_What the task requires_
In the records below, some lines contain the word "Video". Copy each of them.
*** Opening of Source material ***
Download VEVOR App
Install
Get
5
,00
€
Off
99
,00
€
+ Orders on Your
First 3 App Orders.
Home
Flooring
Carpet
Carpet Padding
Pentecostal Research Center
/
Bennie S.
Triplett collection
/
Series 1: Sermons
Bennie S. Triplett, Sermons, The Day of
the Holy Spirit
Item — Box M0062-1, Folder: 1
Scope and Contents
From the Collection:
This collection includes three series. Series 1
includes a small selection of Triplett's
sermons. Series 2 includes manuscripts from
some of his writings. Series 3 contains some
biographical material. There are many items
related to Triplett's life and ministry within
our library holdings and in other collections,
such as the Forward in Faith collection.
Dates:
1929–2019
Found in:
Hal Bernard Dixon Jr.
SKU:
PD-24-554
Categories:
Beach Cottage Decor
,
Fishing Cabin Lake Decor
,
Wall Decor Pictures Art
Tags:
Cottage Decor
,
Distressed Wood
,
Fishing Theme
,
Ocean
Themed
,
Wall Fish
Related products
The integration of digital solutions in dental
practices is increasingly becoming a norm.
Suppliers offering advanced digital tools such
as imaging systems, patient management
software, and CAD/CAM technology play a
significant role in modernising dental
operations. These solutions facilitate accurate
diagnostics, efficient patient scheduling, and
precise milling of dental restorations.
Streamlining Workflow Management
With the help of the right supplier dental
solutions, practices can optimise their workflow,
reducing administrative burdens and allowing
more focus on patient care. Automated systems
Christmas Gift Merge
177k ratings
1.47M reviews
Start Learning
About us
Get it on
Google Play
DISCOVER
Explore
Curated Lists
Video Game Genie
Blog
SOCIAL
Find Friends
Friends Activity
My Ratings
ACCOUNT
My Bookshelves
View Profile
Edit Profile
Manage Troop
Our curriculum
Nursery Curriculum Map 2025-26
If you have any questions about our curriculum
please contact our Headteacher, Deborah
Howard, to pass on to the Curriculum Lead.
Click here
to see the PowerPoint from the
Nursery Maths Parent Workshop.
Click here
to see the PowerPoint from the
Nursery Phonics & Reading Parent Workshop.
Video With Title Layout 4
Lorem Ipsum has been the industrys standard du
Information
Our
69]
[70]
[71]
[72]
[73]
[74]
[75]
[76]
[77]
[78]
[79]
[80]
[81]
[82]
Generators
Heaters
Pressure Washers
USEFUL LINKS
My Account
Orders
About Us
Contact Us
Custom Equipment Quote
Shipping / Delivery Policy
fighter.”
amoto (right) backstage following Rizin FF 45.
*** Close of Source material ***
_Answer for the task_
Video Game Genie
Video With Title Layout 4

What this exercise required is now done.